Выбранный фрагмент:
■ ■ ■ ■ ■

ДК Я завоевывал публику много лет, и сейчас у меня есть имя. Не думаю, что сегодня в зале найдется много людей, которые не знают имени Даниила Крамера. Хотя иногда на мои концерты приводят людей, чтобы «познакомить с джазом». Но в целом, мне уже давно никого не надо завоевывать. Выхожу и играю. И мне это нравится.
Когда я был молод, мне очень нравилось завоевывать публику. Потом я понял, что мне это мешает. Мешает восприятию музыки, мешает мне как музыканту. Я не хочу завоевывать, я хочу играть.
ВП Вы стали в какой-то момент главным продвигателем джаза на академические концертные площадки. Слушать джаз не с бокалом коньяка в клубе, а в партере Зала Чайковского, например. Это приблизило джаз к академической публике?
ДК Сегодня я уже не считаю себя главным продвигателем, но когда-то я довольно много приложил к этому сил. В 90-е годы академическая сцена была почти закрыта для джаза. В одной из филармоний мне сказали дословно: «Вы знаете, товарищ Крамер (тогда еще были «товарищи»), в этом году джазовый концерт уже был». И мне тогда было вовсе не смешно! После распада Советского Союза концертная джазовая сцена фактически умерла. Погибло все, что было сделано Чижиком, Брилем, Лундстремом. Во многом пришлось начинать заново.

■ ■ ■ ■ ■

Листинг для упражнения:
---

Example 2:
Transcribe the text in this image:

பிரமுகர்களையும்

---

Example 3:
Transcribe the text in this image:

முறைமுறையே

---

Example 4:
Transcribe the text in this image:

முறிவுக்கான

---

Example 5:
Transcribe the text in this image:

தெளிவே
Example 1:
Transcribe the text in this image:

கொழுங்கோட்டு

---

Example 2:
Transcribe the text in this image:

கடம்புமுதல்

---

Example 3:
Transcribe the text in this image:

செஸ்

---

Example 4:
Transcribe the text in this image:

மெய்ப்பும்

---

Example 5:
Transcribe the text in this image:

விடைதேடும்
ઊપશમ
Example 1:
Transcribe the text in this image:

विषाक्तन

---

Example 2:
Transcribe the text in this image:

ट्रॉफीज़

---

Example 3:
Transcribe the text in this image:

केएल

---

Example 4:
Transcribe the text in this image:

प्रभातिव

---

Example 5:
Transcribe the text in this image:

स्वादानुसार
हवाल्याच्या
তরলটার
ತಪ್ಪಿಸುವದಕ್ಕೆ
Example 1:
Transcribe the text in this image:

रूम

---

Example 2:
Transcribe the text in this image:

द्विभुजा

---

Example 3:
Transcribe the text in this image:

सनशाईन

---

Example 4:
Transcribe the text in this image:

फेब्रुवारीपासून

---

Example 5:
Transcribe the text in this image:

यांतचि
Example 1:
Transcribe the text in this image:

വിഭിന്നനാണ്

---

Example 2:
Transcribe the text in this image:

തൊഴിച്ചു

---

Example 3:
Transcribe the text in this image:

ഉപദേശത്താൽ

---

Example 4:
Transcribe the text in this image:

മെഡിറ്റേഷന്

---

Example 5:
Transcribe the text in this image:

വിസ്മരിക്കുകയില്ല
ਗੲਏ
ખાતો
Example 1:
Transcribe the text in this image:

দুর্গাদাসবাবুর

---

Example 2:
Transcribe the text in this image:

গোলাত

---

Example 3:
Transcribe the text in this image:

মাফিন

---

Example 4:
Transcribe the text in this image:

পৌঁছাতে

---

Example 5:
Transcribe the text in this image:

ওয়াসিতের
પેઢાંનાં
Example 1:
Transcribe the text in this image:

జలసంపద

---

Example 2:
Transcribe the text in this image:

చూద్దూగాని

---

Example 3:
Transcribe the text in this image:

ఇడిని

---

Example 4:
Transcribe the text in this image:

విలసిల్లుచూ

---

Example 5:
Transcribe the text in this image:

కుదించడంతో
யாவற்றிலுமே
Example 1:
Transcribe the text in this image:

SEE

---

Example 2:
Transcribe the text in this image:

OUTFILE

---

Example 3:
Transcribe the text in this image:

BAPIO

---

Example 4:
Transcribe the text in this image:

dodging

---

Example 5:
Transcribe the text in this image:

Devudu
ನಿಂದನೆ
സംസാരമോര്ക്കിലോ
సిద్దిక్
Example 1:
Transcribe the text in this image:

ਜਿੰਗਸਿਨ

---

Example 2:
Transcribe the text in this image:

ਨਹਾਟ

■ ■ ■ ■ ■

Задания:
a - Преобразуйте строки листинга от его начала до строки с «മെഡിറ്റേഷന്» включительно в таблицу Markdown со столбцами «Номер» и «Строка листинга», пропустив пустые строки.
b - Продолжите интервью о джазе на академической сцене, начав сразу после его последней фразы.

Ответы:
a -
| Номер | Строка листинга |
|---|---|
| 1 | --- |
| 2 | Example 2: |
| 3 | Transcribe the text in this image: |
| 4 | பிரமுகர்களையும் |
| 5 | --- |
| 6 | Example 3: |
| 7 | Transcribe the text in this image: |
| 8 | முறைமுறையே |
| 9 | --- |
| 10 | Example 4: |
| 11 | Transcribe the text in this image: |
| 12 | முறிவுக்கான |
| 13 | --- |
| 14 | Example 5: |
| 15 | Transcribe the text in this image: |
| 16 | தெளிவே |
| 17 | Example 1: |
| 18 | Transcribe the text in this image: |
| 19 | கொழுங்கோட்டு |
| 20 | --- |
| 21 | Example 2: |
| 22 | Transcribe the text in this image: |
| 23 | கடம்புமுதல் |
| 24 | --- |
| 25 | Example 3: |
| 26 | Transcribe the text in this image: |
| 27 | செஸ் |
| 28 | --- |
| 29 | Example 4: |
| 30 | Transcribe the text in this image: |
| 31 | மெய்ப்பும் |
| 32 | --- |
| 33 | Example 5: |
| 34 | Transcribe the text in this image: |
| 35 | விடைதேடும் |
| 36 | ઊપશમ |
| 37 | Example 1: |
| 38 | Transcribe the text in this image: |
| 39 | विषाक्तन |
| 40 | --- |
| 41 | Example 2: |
| 42 | Transcribe the text in this image: |
| 43 | ट्रॉफीज़ |
| 44 | --- |
| 45 | Example 3: |
| 46 | Transcribe the text in this image: |
| 47 | केएल |
| 48 | --- |
| 49 | Example 4: |
| 50 | Transcribe the text in this image: |
| 51 | प्रभातिव |
| 52 | --- |
| 53 | Example 5: |
| 54 | Transcribe the text in this image: |
| 55 | स्वादानुसार |
| 56 | हवाल्याच्या |
| 57 | তরলটার |
| 58 | ತಪ್ಪಿಸುವದಕ್ಕೆ |
| 59 | Example 1: |
| 60 | Transcribe the text in this image: |
| 61 | रूम |
| 62 | --- |
| 63 | Example 2: |
| 64 | Transcribe the text in this image: |
| 65 | द्विभुजा |
| 66 | --- |
| 67 | Example 3: |
| 68 | Transcribe the text in this image: |
| 69 | सनशाईन |
| 70 | --- |
| 71 | Example 4: |
| 72 | Transcribe the text in this image: |
| 73 | फेब्रुवारीपासून |
| 74 | --- |
| 75 | Example 5: |
| 76 | Transcribe the text in this image: |
| 77 | यांतचि |
| 78 | Example 1: |
| 79 | Transcribe the text in this image: |
| 80 | വിഭിന്നനാണ് |
| 81 | --- |
| 82 | Example 2: |
| 83 | Transcribe the text in this image: |
| 84 | തൊഴിച്ചു |
| 85 | --- |
| 86 | Example 3: |
| 87 | Transcribe the text in this image: |
| 88 | ഉപദേശത്താൽ |
| 89 | --- |
| 90 | Example 4: |
| 91 | Transcribe the text in this image: |
| 92 | മെഡിറ്റേഷന് |

b -
Целью моих усилий было регулярное появление джаза на филармонических афишах, на академической сцене. И я считаю, что этого добился. Сейчас джазовые концерты в академических залах являются нормой, и это не один концерт в год или в месяц.
Одной из причин, по которой я включал академические произведения в джазовые программы еще в 90-е, было желание завести классическую аудиторию на джазовые концерты, и джазовую аудиторию – в зал на классические концерты. Объединить аудитории, разделить это дурацкое, на мой взгляд, деление по жанрам. Музыка едина. Не делят же в классике Моцарта и Баха, хотя это очень разная музыка. Для меня разница между Хиндемитом и Палестриной намного больше, чем между Равелем и Эллингтоном. Частично мне удалось объединить эти разные публики, и я продолжаю это делать.
ВП Вы наравне с Бутманом очень высокотехнологичный джазмен в смысле организации туров и гастролей с разными программами. Как у вас родилась идея джазовых туров?
ДК Она не сама по себе родилась. Анализируя ситуацию 90-х, я понял, что нужны циклические программы. Я начал договариваться с филармониями об очень неожиданном и непривычном тогда деле – гастрольных джазовых абонементах. В те годы филармонические абонементы строились только на основе местных сил – музыкантов и лекторов. Я же предложил гастрольные абонементы. Было много сомнений в рентабельности. Но несколько директоров приняли мой план, поверили в него, и оказалось, что он очень успешен. Сейчас у меня огромное количество гастрольных абонементов по всей России. И даже там, где меня нет, есть другие джазовые гастрольные абонементы. Чему я очень рад. Регулярные гастроли джазовых музыкантов по России обогащают всю джазовую жизнь в стране.
ВП Какие у вас взаимоотношения с государством, помимо концертов в филармониях, проходящих через госзакупки?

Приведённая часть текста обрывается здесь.